**Assigned task**
Lay out the lines below as a JSON list of strings, with one string for each line and blank lines left out.

**Task material**
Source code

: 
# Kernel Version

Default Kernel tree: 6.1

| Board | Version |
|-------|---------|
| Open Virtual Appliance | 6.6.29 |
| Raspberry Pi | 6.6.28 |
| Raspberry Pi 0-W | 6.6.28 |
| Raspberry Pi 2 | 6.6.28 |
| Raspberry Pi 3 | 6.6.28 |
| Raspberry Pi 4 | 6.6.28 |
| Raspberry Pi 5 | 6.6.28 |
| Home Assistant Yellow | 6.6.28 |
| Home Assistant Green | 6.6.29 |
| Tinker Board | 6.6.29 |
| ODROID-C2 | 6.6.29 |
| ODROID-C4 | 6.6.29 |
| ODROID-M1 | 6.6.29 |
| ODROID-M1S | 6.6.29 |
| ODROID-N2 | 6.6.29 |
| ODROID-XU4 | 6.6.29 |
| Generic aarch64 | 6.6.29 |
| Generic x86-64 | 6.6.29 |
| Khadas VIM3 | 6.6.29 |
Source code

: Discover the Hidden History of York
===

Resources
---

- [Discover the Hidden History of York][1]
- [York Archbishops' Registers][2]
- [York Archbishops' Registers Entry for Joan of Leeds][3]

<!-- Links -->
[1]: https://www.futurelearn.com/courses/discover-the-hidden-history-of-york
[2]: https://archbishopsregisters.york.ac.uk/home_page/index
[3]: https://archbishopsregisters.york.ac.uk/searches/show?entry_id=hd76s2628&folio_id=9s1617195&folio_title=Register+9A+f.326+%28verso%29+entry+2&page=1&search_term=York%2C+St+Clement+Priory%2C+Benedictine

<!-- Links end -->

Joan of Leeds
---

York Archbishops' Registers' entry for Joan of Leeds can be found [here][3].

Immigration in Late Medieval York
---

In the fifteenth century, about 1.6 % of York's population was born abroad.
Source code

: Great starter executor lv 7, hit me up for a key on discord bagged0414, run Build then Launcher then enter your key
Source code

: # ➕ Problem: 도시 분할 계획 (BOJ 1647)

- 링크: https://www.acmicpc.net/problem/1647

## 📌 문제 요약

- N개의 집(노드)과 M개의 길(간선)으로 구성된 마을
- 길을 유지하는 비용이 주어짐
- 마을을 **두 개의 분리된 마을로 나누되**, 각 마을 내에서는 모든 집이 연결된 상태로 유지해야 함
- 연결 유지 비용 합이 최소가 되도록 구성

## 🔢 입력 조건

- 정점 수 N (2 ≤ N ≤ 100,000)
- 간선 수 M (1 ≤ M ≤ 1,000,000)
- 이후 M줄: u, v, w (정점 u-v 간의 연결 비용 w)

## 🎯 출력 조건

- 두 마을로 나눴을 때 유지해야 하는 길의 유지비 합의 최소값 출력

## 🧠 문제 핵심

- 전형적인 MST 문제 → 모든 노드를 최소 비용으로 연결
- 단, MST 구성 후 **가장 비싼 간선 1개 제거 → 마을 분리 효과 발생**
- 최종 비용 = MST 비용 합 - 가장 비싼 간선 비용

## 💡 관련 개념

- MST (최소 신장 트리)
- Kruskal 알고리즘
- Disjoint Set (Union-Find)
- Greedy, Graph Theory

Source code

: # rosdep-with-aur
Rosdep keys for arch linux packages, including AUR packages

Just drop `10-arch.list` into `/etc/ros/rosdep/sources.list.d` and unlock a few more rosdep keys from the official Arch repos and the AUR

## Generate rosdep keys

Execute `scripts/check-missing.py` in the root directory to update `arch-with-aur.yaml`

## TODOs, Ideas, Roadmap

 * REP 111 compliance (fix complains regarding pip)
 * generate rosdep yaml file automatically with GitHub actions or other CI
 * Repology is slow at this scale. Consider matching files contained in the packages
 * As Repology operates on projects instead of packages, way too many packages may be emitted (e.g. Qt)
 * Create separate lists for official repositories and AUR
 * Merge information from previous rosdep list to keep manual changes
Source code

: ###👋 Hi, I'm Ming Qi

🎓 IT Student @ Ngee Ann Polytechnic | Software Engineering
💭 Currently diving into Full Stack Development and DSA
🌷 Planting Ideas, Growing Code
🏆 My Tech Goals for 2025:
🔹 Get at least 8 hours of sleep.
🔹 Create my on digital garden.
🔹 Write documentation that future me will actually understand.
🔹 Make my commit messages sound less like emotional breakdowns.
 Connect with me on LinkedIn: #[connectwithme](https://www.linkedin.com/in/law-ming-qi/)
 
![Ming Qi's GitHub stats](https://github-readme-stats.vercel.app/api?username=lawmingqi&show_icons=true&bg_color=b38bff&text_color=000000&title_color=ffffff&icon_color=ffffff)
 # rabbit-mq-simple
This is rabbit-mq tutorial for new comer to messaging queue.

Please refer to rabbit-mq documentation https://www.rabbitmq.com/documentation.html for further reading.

**Finished exercise**
[
  "Source code",
  ": ",
  "# Kernel Version",
  "Default Kernel tree: 6.1",
  "| Board | Version |",
  "|-------|---------|",
  "| Open Virtual Appliance | 6.6.29 |",
  "| Raspberry Pi | 6.6.28 |",
  "| Raspberry Pi 0-W | 6.6.28 |",
  "| Raspberry Pi 2 | 6.6.28 |",
  "| Raspberry Pi 3 | 6.6.28 |",
  "| Raspberry Pi 4 | 6.6.28 |",
  "| Raspberry Pi 5 | 6.6.28 |",
  "| Home Assistant Yellow | 6.6.28 |",
  "| Home Assistant Green | 6.6.29 |",
  "| Tinker Board | 6.6.29 |",
  "| ODROID-C2 | 6.6.29 |",
  "| ODROID-C4 | 6.6.29 |",
  "| ODROID-M1 | 6.6.29 |",
  "| ODROID-M1S | 6.6.29 |",
  "| ODROID-N2 | 6.6.29 |",
  "| ODROID-XU4 | 6.6.29 |",
  "| Generic aarch64 | 6.6.29 |",
  "| Generic x86-64 | 6.6.29 |",
  "| Khadas VIM3 | 6.6.29 |",
  "Source code",
  ": Discover the Hidden History of York",
  "===",
  "Resources",
  "---",
  "- [Discover the Hidden History of York][1]",
  "- [York Archbishops' Registers][2]",
  "- [York Archbishops' Registers Entry for Joan of Leeds][3]",
  "<!-- Links -->",
  "[1]: https://www.futurelearn.com/courses/discover-the-hidden-history-of-york",
  "[2]: https://archbishopsregisters.york.ac.uk/home_page/index",
  "[3]: https://archbishopsregisters.york.ac.uk/searches/show?entry_id=hd76s2628&folio_id=9s1617195&folio_title=Register+9A+f.326+%28verso%29+entry+2&page=1&search_term=York%2C+St+Clement+Priory%2C+Benedictine",
  "<!-- Links end -->",
  "Joan of Leeds",
  "---",
  "York Archbishops' Registers' entry for Joan of Leeds can be found [here][3].",
  "Immigration in Late Medieval York",
  "---",
  "In the fifteenth century, about 1.6 % of York's population was born abroad.",
  "Source code",
  ": Great starter executor lv 7, hit me up for a key on discord bagged0414, run Build then Launcher then enter your key",
  "Source code",
  ": # ➕ Problem: 도시 분할 계획 (BOJ 1647)",
  "- 링크: https://www.acmicpc.net/problem/1647",
  "## 📌 문제 요약",
  "- N개의 집(노드)과 M개의 길(간선)으로 구성된 마을",
  "- 길을 유지하는 비용이 주어짐",
  "- 마을을 **두 개의 분리된 마을로 나누되**, 각 마을 내에서는 모든 집이 연결된 상태로 유지해야 함",
  "- 연결 유지 비용 합이 최소가 되도록 구성",
  "## 🔢 입력 조건",
  "- 정점 수 N (2 ≤ N ≤ 100,000)",
  "- 간선 수 M (1 ≤ M ≤ 1,000,000)",
  "- 이후 M줄: u, v, w (정점 u-v 간의 연결 비용 w)",
  "## 🎯 출력 조건",
  "- 두 마을로 나눴을 때 유지해야 하는 길의 유지비 합의 최소값 출력",
  "## 🧠 문제 핵심",
  "- 전형적인 MST 문제 → 모든 노드를 최소 비용으로 연결",
  "- 단, MST 구성 후 **가장 비싼 간선 1개 제거 → 마을 분리 효과 발생**",
  "- 최종 비용 = MST 비용 합 - 가장 비싼 간선 비용",
  "## 💡 관련 개념",
  "- MST (최소 신장 트리)",
  "- Kruskal 알고리즘",
  "- Disjoint Set (Union-Find)",
  "- Greedy, Graph Theory",
  "Source code",
  ": # rosdep-with-aur",
  "Rosdep keys for arch linux packages, including AUR packages",
  "Just drop `10-arch.list` into `/etc/ros/rosdep/sources.list.d` and unlock a few more rosdep keys from the official Arch repos and the AUR",
  "## Generate rosdep keys",
  "Execute `scripts/check-missing.py` in the root directory to update `arch-with-aur.yaml`",
  "## TODOs, Ideas, Roadmap",
  " * REP 111 compliance (fix complains regarding pip)",
  " * generate rosdep yaml file automatically with GitHub actions or other CI",
  " * Repology is slow at this scale. Consider matching files contained in the packages",
  " * As Repology operates on projects instead of packages, way too many packages may be emitted (e.g. Qt)",
  " * Create separate lists for official repositories and AUR",
  " * Merge information from previous rosdep list to keep manual changes",
  "Source code",
  ": ###👋 Hi, I'm Ming Qi",
  "🎓 IT Student @ Ngee Ann Polytechnic | Software Engineering",
  "💭 Currently diving into Full Stack Development and DSA",
  "🌷 Planting Ideas, Growing Code",
  "🏆 My Tech Goals for 2025:",
  "🔹 Get at least 8 hours of sleep.",
  "🔹 Create my on digital garden.",
  "🔹 Write documentation that future me will actually understand.",
  "🔹 Make my commit messages sound less like emotional breakdowns.",
  " Connect with me on LinkedIn: #[connectwithme](https://www.linkedin.com/in/law-ming-qi/)",
  "![Ming Qi's GitHub stats](https://github-readme-stats.vercel.app/api?username=lawmingqi&show_icons=true&bg_color=b38bff&text_color=000000&title_color=ffffff&icon_color=ffffff)",
  " # rabbit-mq-simple",
  "This is rabbit-mq tutorial for new comer to messaging queue.",
  "Please refer to rabbit-mq documentation https://www.rabbitmq.com/documentation.html for further reading."
]